Bei Ungarn kritisierte die Kommission unter anderem eine mangelnde Unabhängigkeit der Justiz, eine systematische Behinderung und Einschüchterung unabhängiger Medien sowie Mängel bei der Korruptionsbekämpfung. Zu Polen hieß es, mehrere «ernsthafte Bedenken» an der Unabhängigkeit von Richtern hätten weiter Bestand. Der Einfluss von Regierung und Parlament auf die Gerichte sei gewachsen.

Wie vergiftet die Atmosphäre zwischen Kritikern und Kritisierten ist, hatte sich bereits kurz vor der Veröffentlichung der Berichte gezeigt, als Kommissionsvize Vera Jourova dem rechtsnationalen Ministerpräsidenten Viktor Orban vorwarf, «eine kranke Demokratie» aufzubauen. Orban reagierte darauf mit einem wütenden Brief an Kommissionschefin Ursula von der Leyen und verlangte die unverzügliche Entfernung Jourovas aus ihrem Amt. Mit ihren Äußerungen habe sie «Ungarn und die ungarischen Menschen beleidigt», so Orban.

Auch die ungarischen Regierungsmedien schossen sich auf Jourova ein. Das Portal «origo.hu» nannte die tschechische Politikerin eine «Marionette» des liberalen US-Investors und Demokratieförderers George Soros. In ihrer Zeit als EU-Kommissarin von 2014 bis 2019 habe sie «mindestens 18 Mal» Vertreter des von Soros gegründeten Open Society Instituts (OSI) oder anderer mit Soros verbundener «Pseudo-Zivilorganisationen» getroffen.

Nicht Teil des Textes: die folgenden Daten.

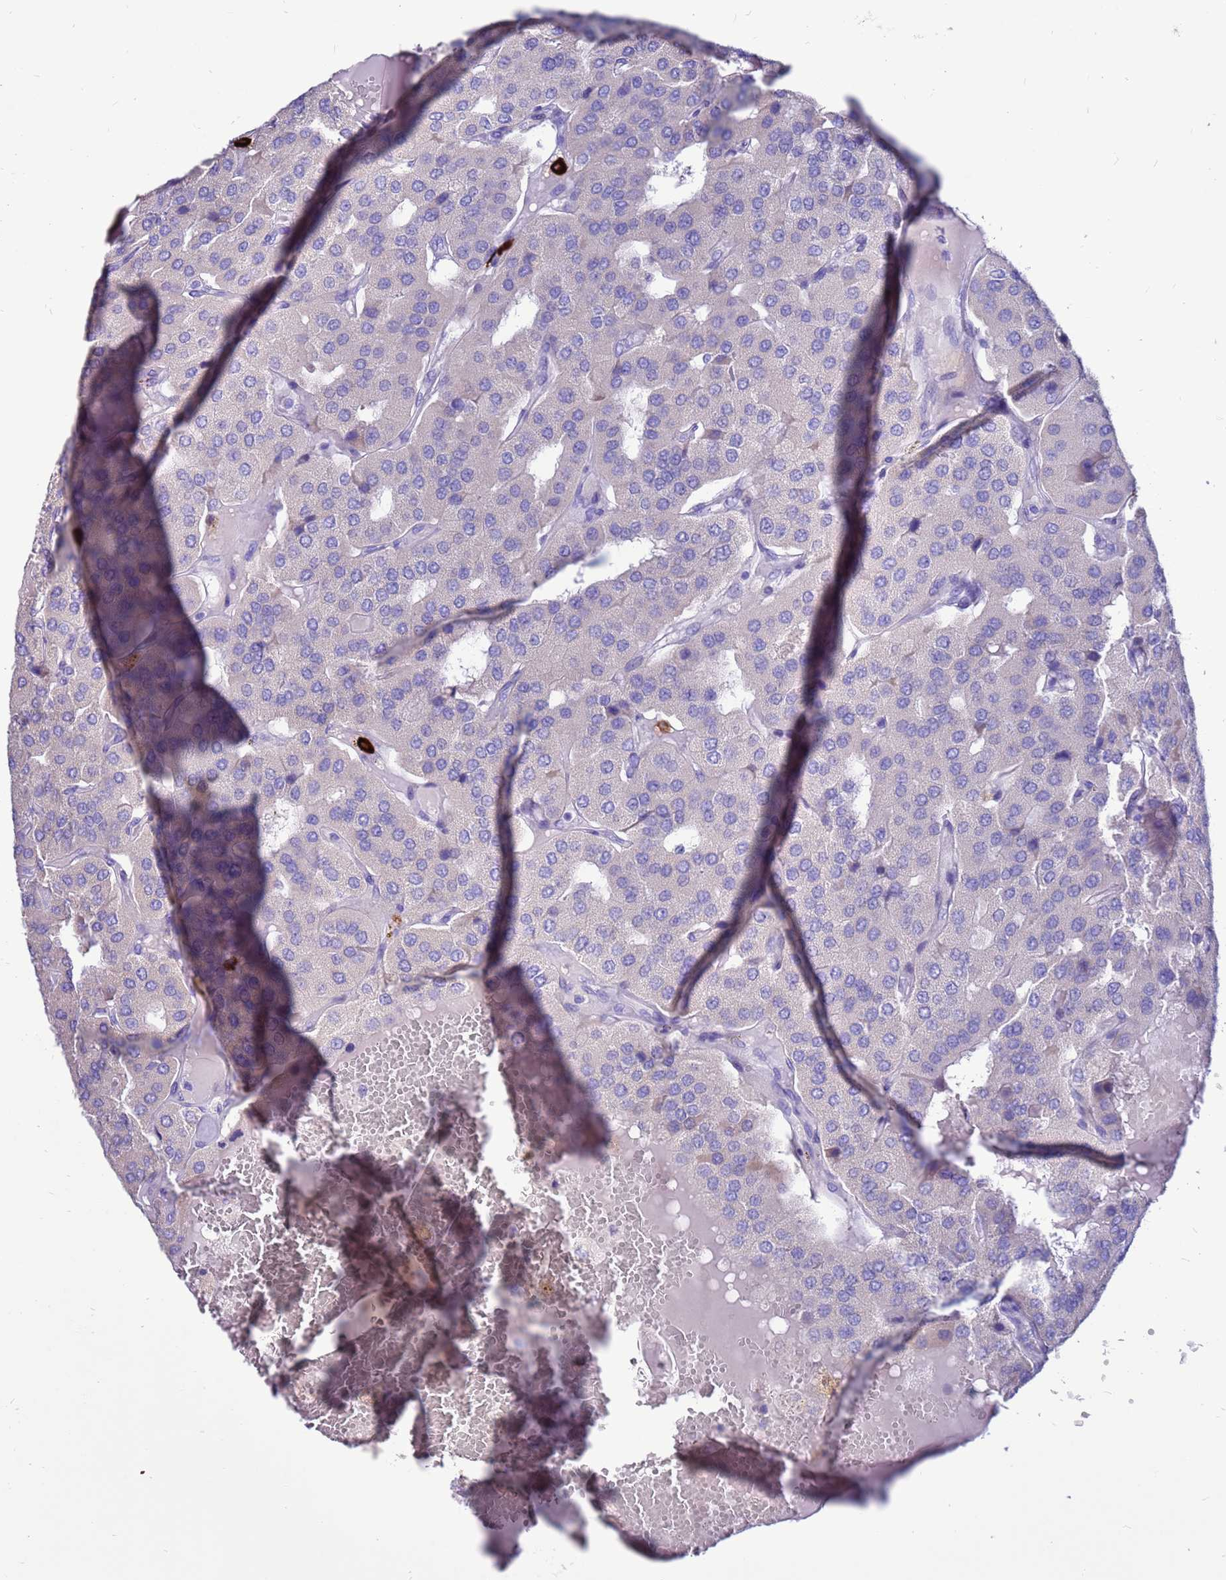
{"staining": {"intensity": "negative", "quantity": "none", "location": "none"}, "tissue": "parathyroid gland", "cell_type": "Glandular cells", "image_type": "normal", "snomed": [{"axis": "morphology", "description": "Normal tissue, NOS"}, {"axis": "morphology", "description": "Adenoma, NOS"}, {"axis": "topography", "description": "Parathyroid gland"}], "caption": "The IHC micrograph has no significant expression in glandular cells of parathyroid gland.", "gene": "PDE10A", "patient": {"sex": "female", "age": 86}}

Die Regierung in Warschau reagierte mit Polemik. Es gebe eine neue Folge der Serie «Brüssel grillt die EU», schrieb Vize-Justizminister Sebastian Kaleta auf Facebook. «Die EU-Kommission hat einen Bericht vorlegt, nach dem Polen schon fast eine Diktatur ist.» Gemeinsam mit älteren EU-Mitgliedstaaten behandele die Kommission Polen «ungeniert wie eine Kolonie». Die Deutschen würden einen Bericht diktieren, der es entgegen den EU-Verträgen ermögliche, Länder anzuschwärzen, die mit Deutschland und Brüssel nicht einer Meinung seien.

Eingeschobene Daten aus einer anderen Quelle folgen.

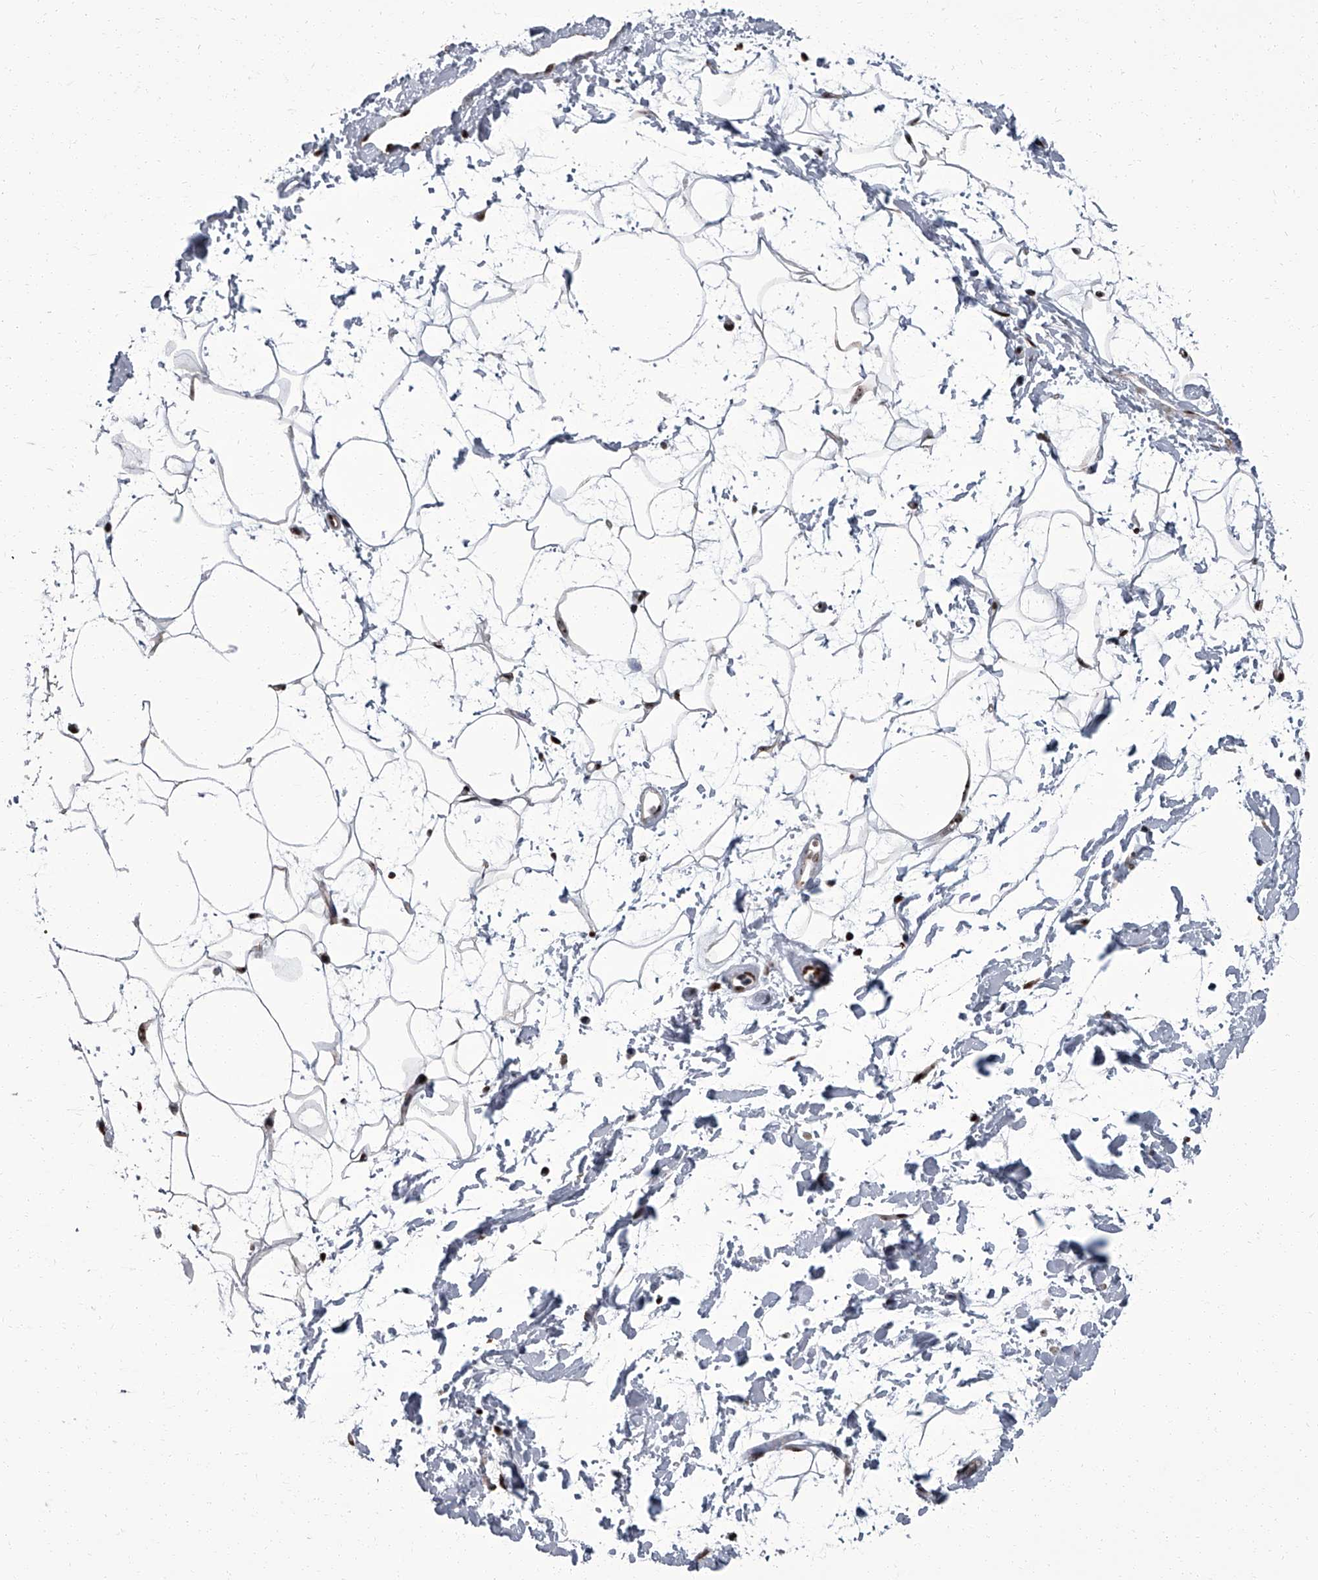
{"staining": {"intensity": "moderate", "quantity": "25%-75%", "location": "nuclear"}, "tissue": "adipose tissue", "cell_type": "Adipocytes", "image_type": "normal", "snomed": [{"axis": "morphology", "description": "Normal tissue, NOS"}, {"axis": "topography", "description": "Soft tissue"}], "caption": "A photomicrograph showing moderate nuclear staining in approximately 25%-75% of adipocytes in normal adipose tissue, as visualized by brown immunohistochemical staining.", "gene": "ZNF518B", "patient": {"sex": "male", "age": 72}}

Jourova selbst bemühte sich am Mittwoch, weder Ungarn noch andere EU-Staaten direkt vor den Kopf zu stoßen. «Wir behandeln alle Mitgliedstaaten gleich», sagte sie. Grundlage des Berichts sei eine objektive und transparente Methodik. Die Berichte sollten zum Dialog beitragen und präventiv wirken. Auf Orbans Brief werde zu gegebener Zeit geantwortet. Ansonsten: kein Kommentar.

Apropos andere Staaten: Auch Deutschland kam nicht ungeschoren durch den Rechtsstaats-«TÜV». Pressefreiheit, Korruptionsbekämpfung und Justiz seien zwar insgesamt in einem guten Zustand, heißt es im Bericht. Doch Effizienz und Qualität der Justiz ließen sich vor allem durch den Ausbau der Digitalisierung noch verbessern. Besorgniserregend seien zudem zunehmende Angriffe auf Journalisten.